I’ve been recently listening to a podcast named Budgets and Cents (highly recommend!) and there’s something they said that got stuck in my head. No one talks about money: it’s a taboo. You can talk freely about what you do in your bedroom or the bathroom and with whom, but not about money. Sadly, I find that to be very true.
Virtually everyone I know here in Edinburgh is broke. Some are students, have student loans to pay and cover their expenses with a part-time job; some others are professionals that work a very-low paying job and earn just enough to survive. But no one really talks about it. Students usually live kind of a frugal life because they know that everything gets paid with their parents money and that seems completely fair.
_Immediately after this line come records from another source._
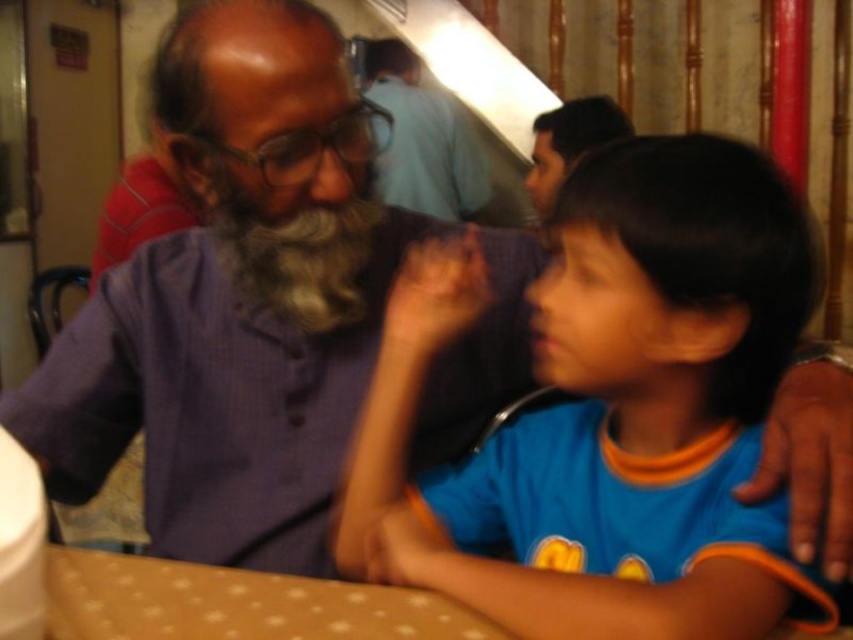
Is point (173, 596) positioned in front of point (444, 189)?

Yes, point (173, 596) is closer to viewer.

Who is higher up, brown fabric table at lower center or matte purple shirt at center?

matte purple shirt at center

Is point (341, 582) positioned behind point (428, 99)?

No, (341, 582) is in front of (428, 99).

In order to click on brown fabric table at lower center in this screenshot , I will do `click(234, 604)`.

Which is in front, point (772, 195) or point (466, 179)?

Point (772, 195)

Locate an element on the screen. blue cotton shirt at center is located at coordinates (608, 410).

Which is in front, point (727, 152) or point (395, 170)?

Positioned in front is point (727, 152).

Image resolution: width=853 pixels, height=640 pixels. I want to click on blue cotton shirt at center, so click(x=608, y=410).

Can you confirm if graywoollybeard at center is shorter than matte purple shirt at center?

Yes, graywoollybeard at center is shorter than matte purple shirt at center.

How far apart are graywoollybeard at center and matte purple shirt at center?

graywoollybeard at center is 1.67 meters from matte purple shirt at center.

Locate an element on the screen. The height and width of the screenshot is (640, 853). graywoollybeard at center is located at coordinates (294, 253).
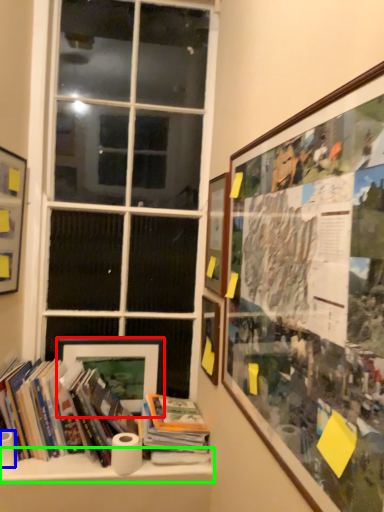
Question: Based on their relative distances, which object is nearer to picture frame (highlighted by a red box)? Choose from paper towel (highlighted by a blue box) and window sill (highlighted by a green box).

Choices:
 (A) paper towel
 (B) window sill

Answer: (B)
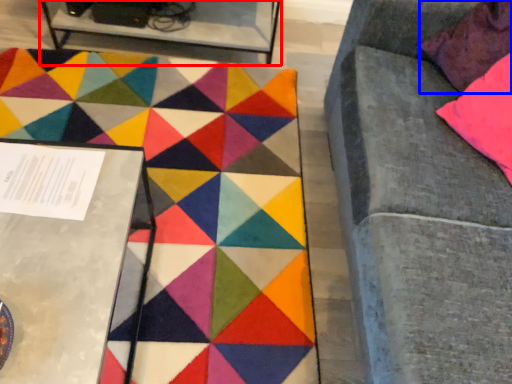
Question: Which of the following is the farthest to the observer, table (highlighted by a red box) or pillow (highlighted by a blue box)?

Choices:
 (A) table
 (B) pillow

Answer: (A)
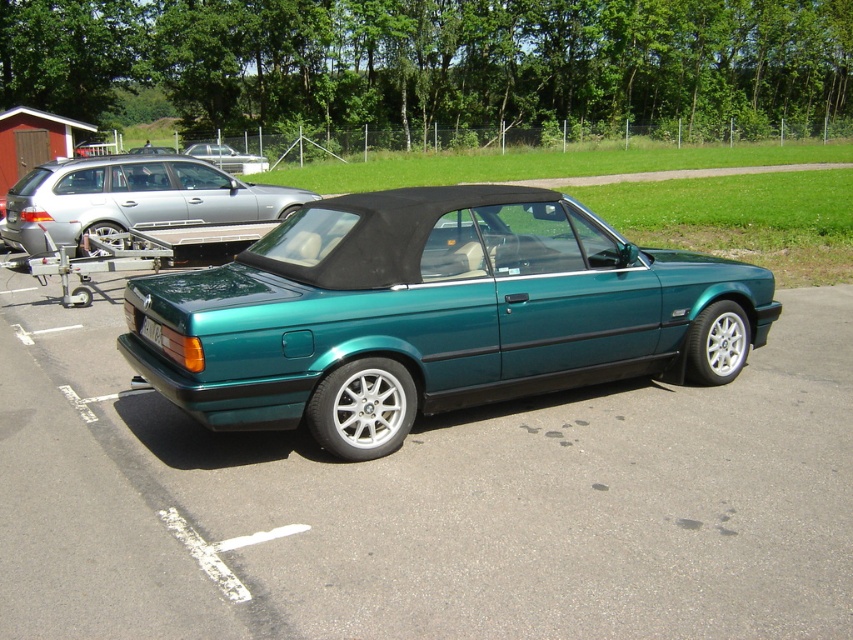
Does metallic teal car at center have a lesser height compared to satin silver metallic station wagon at upper left?

Correct, metallic teal car at center is not as tall as satin silver metallic station wagon at upper left.

Measure the distance from metallic teal car at center to satin silver metallic station wagon at upper left.

They are 10.97 meters apart.

The width and height of the screenshot is (853, 640). In order to click on metallic teal car at center in this screenshot , I will do `click(428, 500)`.

Does satin silver metallic station wagon at upper left have a smaller size compared to teal metallic car at center?

Yes, satin silver metallic station wagon at upper left is smaller than teal metallic car at center.

Image resolution: width=853 pixels, height=640 pixels. Identify the location of satin silver metallic station wagon at upper left. (132, 198).

Who is more forward, (254, 156) or (143, 321)?

Point (143, 321)

Is teal metallic car at center behind green matte license plate at lower center?

Yes.

Which is in front, point (221, 148) or point (148, 326)?

Point (148, 326) is in front.

Identify the location of teal metallic car at center. (227, 157).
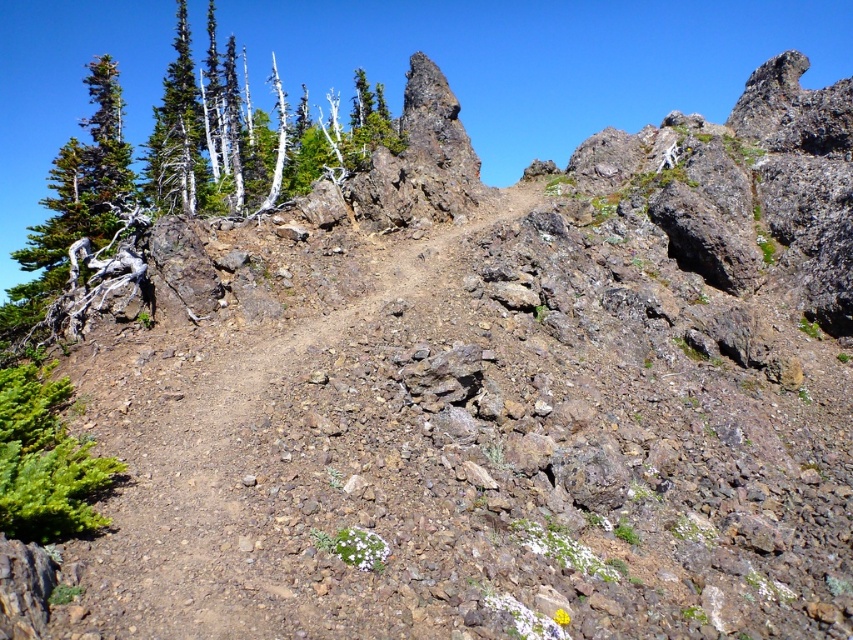
You are a hiker who wants to identify landmarks in the rocky terrain. There is a point marked at coordinates (144, 164). What object is located at that point?

The point at coordinates (144, 164) indicates a green matte tree at upper left.

From the picture: You are a hiker planning to walk along the brown dirt track at center. You notice a green matte tree at upper left in the distance. Which object would appear closer to you if you are standing at the starting point of the path?

The brown dirt track at center would appear closer because it is located at the center of the image, while the green matte tree at upper left is positioned further away in the upper left area.

Looking at this image, you are a hiker planning to take a photo of the brown dirt track at center and the green matte tree at upper left. Which object should you focus on first if you want both to be in sharp focus, considering their positions relative to the camera?

You should focus on the green matte tree at upper left first because it is closer to the camera than the brown dirt track at center, which is behind it. By focusing on the closer object, you can ensure both are in focus using the depth of field.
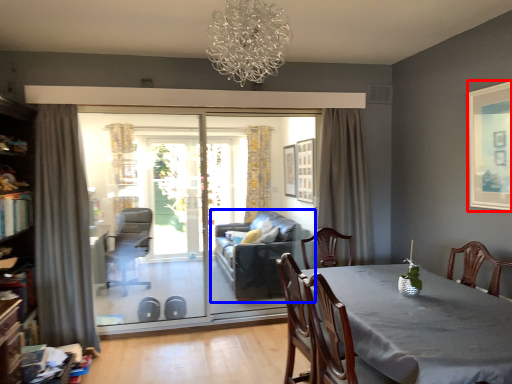
Question: Which of the following is the farthest to the observer, picture frame (highlighted by a red box) or studio couch (highlighted by a blue box)?

Choices:
 (A) picture frame
 (B) studio couch

Answer: (B)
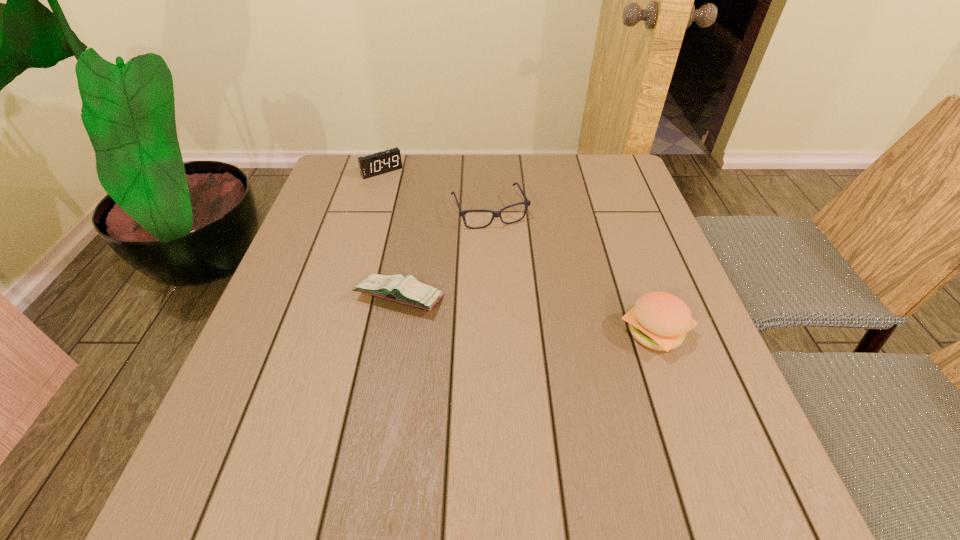
You are a GUI agent. You are given a task and a screenshot of the screen. Output one action in this format:
    pyautogui.click(x=<x>, y=<y>)
    Task: Click on the free region located on the front-facing side of the third nearest object
    
    Given the screenshot: What is the action you would take?
    pyautogui.click(x=522, y=278)

Find the location of `free point located on the front-facing side of the third nearest object`. free point located on the front-facing side of the third nearest object is located at coordinates (513, 258).

This screenshot has height=540, width=960. Find the location of `vacant area located on the front-facing side of the third nearest object`. vacant area located on the front-facing side of the third nearest object is located at coordinates pos(529,294).

Locate an element on the screen. This screenshot has width=960, height=540. alarm clock located at the far edge is located at coordinates (371, 165).

Find the location of a particular element. The image size is (960, 540). spectacles located at the far edge is located at coordinates (527, 203).

At what (x,y) coordinates should I click in order to perform the action: click on object present at the left edge. Please return your answer as a coordinate pair (x, y). The width and height of the screenshot is (960, 540). Looking at the image, I should click on (371, 165).

Locate an element on the screen. The image size is (960, 540). object positioned at the right edge is located at coordinates (660, 321).

Where is `object located at the far left corner`? The width and height of the screenshot is (960, 540). object located at the far left corner is located at coordinates (371, 165).

Image resolution: width=960 pixels, height=540 pixels. I want to click on vacant space at the far edge of the desktop, so click(x=515, y=173).

The height and width of the screenshot is (540, 960). Identify the location of vacant region at the left edge. (304, 348).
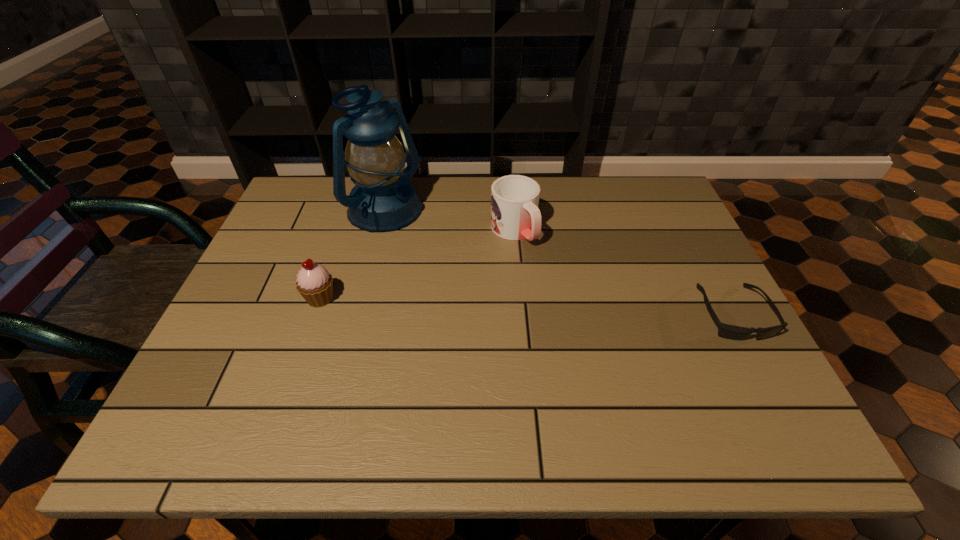
Where is `cupcake`? cupcake is located at coordinates (315, 284).

You are a GUI agent. You are given a task and a screenshot of the screen. Output one action in this format:
    pyautogui.click(x=<x>, y=<y>)
    Task: Click on the shortest object
    The height and width of the screenshot is (540, 960).
    Given the screenshot: What is the action you would take?
    pyautogui.click(x=726, y=331)

Where is `the rightmost object`? the rightmost object is located at coordinates (726, 331).

Identify the location of the tallest object. (383, 199).

Locate an element on the screen. the third object from left to right is located at coordinates (515, 215).

Identify the location of vacant space positioned 0.390m on the right of the cupcake. Image resolution: width=960 pixels, height=540 pixels. (502, 298).

At what (x,y) coordinates should I click in order to perform the action: click on free location located on the front-facing side of the shortest object. Please return your answer as a coordinate pair (x, y). Looking at the image, I should click on (765, 374).

Image resolution: width=960 pixels, height=540 pixels. I want to click on free space located 0.320m on the face of the lantern, so click(x=492, y=294).

The width and height of the screenshot is (960, 540). I want to click on free space located 0.220m on the face of the lantern, so click(463, 274).

Find the location of a particular element. free location located on the face of the lantern is located at coordinates (439, 257).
My colleagues and other friends that have full time jobs are completely different. Most of them are stuck in a minimum wage job but they managed to get the latest iPhone, Beats headphones, very expensive clothes, and go out almost every night burning their money in booze and other expensive vices. I couldn’t possibly afford any of that so, how can they?
No one likes to speak about money because money speaks for itself.
When you are trapped in a minimum wage job all you can do is survive. I know that from experience: you just earn the money you need to pay your bills and cover your basic necessities, but that’s about it. You can’t really pursue the things that make you happy like travelling frequently or afford to continue your studies to land a job that you enjoy. I didn’t like to speak about money because when I told a few people how much I really earned I felt like completely unsuccessful and I didn’t want anyone to think that of myself.
You don’t really need to speak about money because money speaks for itself. If you have the latest gadgets and a lifestyle that most people can’t afford, people will automatically think that you are successful. That is completely fine as long as you can actually afford it but if you earn my wage you know that this attitude towards consuming is completely out of your league and potentially dangerous.
I also got into the spending rut
At the end of the month, I would spend that extra £100 to treat myself to useless stuff that I’m trying now to get rid off. I spent £500 in a guitar + amp combo, tons of books I haven’t read (worth around £700-£800), 7 or 8 pricey board games that I’ve only played once, and many more things.
It’s difficult not to spend money on superfluous things: you can spend £5 here and £10 there without even noticing. To be fair, I never got into debt or overdraft to get any of my possessions but I bought them with little regards for my savings. It’s horrible to think that if an emergency had happened at home I would probably have a bad time gathering money for a same-day flight home; or if our landlord kicked me out of the flat I probably wouldn’t have the money to pay for a deposit in a new flat. There is nothing that would make me more anxious than those two scenarios.
How I’m trying to revamp my finances now:
Not spending any money in things I know I will use only for a couple of times. I used to buy stuff without using my brain but now I am trying to stop and think of the use I will give to stuff. A few tricks:
- Do I already own something similar that I can use instead of buying this thing? Probably yes
- Does it feel like a whim? Give yourself a few days before actually buying it. You will probably change your mind.
- Do you really need that book? Try to check if it’s on the library first or go to your shelf and pick one of the many you still haven’t read.
- Feeling lazy… takeaway? Try to spend a few hours in the kitchen cooking and freeze the leftovers (I have to admit I’m seriously bad at this one).
- Sell old stuff and don’t buy new: I recently sold my iPad and some games (and I’m trying to sell my guitar + amp combo). If you really need to buy something check second-hand first. Some items feel like they’re brand new and you would save half of what you were initially willing to pay for them.